Data items
*** Block opens ***
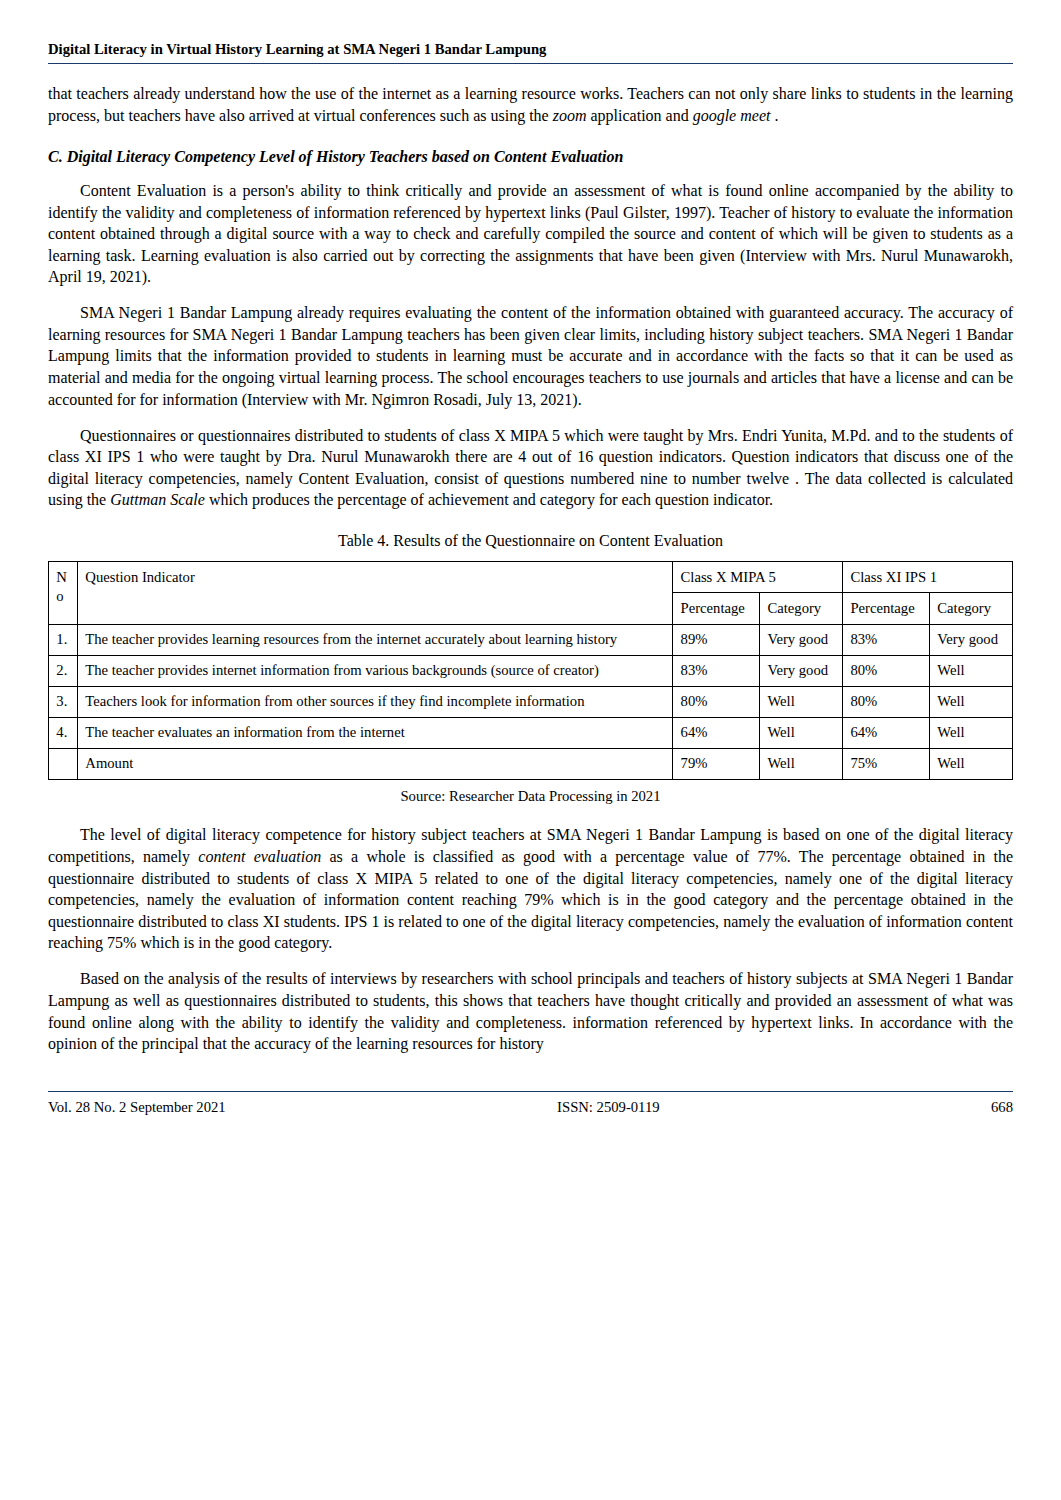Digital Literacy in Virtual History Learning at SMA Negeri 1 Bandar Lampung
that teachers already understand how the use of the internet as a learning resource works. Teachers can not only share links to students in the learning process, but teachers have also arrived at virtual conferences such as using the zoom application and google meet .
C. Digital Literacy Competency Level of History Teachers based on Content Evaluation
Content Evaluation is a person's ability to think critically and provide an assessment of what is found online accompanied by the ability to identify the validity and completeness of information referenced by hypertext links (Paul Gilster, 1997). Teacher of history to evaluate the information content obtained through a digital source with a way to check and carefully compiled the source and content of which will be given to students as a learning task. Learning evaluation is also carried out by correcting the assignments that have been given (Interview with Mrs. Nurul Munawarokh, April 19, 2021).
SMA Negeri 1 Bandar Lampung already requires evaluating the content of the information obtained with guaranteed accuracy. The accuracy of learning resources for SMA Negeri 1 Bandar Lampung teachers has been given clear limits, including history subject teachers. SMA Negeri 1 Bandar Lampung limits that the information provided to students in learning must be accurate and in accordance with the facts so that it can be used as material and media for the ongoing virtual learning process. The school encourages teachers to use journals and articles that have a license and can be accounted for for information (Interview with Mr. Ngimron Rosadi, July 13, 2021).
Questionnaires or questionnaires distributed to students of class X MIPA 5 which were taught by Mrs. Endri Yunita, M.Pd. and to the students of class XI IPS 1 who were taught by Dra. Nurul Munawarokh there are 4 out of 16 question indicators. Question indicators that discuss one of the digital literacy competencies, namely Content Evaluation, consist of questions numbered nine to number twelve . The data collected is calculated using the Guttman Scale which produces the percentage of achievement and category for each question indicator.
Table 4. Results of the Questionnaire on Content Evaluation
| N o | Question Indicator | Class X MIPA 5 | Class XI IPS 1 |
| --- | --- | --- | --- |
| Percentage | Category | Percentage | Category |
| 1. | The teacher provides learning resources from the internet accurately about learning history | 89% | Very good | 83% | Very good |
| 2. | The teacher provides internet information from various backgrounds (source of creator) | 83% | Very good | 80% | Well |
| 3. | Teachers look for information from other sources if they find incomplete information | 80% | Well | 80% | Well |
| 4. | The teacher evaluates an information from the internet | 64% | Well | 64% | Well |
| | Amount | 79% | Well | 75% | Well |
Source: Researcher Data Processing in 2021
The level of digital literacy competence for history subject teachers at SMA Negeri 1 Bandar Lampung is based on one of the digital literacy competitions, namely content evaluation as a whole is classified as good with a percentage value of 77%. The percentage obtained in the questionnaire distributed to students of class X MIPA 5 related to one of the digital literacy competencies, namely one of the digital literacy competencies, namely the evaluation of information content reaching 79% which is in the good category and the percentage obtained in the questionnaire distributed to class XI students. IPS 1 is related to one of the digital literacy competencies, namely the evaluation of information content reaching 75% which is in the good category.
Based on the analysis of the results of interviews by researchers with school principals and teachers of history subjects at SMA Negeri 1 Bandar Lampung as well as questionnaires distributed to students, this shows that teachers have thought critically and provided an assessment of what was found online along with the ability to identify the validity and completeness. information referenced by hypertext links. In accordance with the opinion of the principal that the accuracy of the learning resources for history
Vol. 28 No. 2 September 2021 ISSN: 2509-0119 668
*** Block closes ***
Problem to solve: What you return must be the lines above that run from the line with "75% | Well |" to the line with "Source: Researcher Data Processing in 2021", inclusive, each copied exactly.

Output of the task:
| | Amount | 79% | Well | 75% | Well |
Source: Researcher Data Processing in 2021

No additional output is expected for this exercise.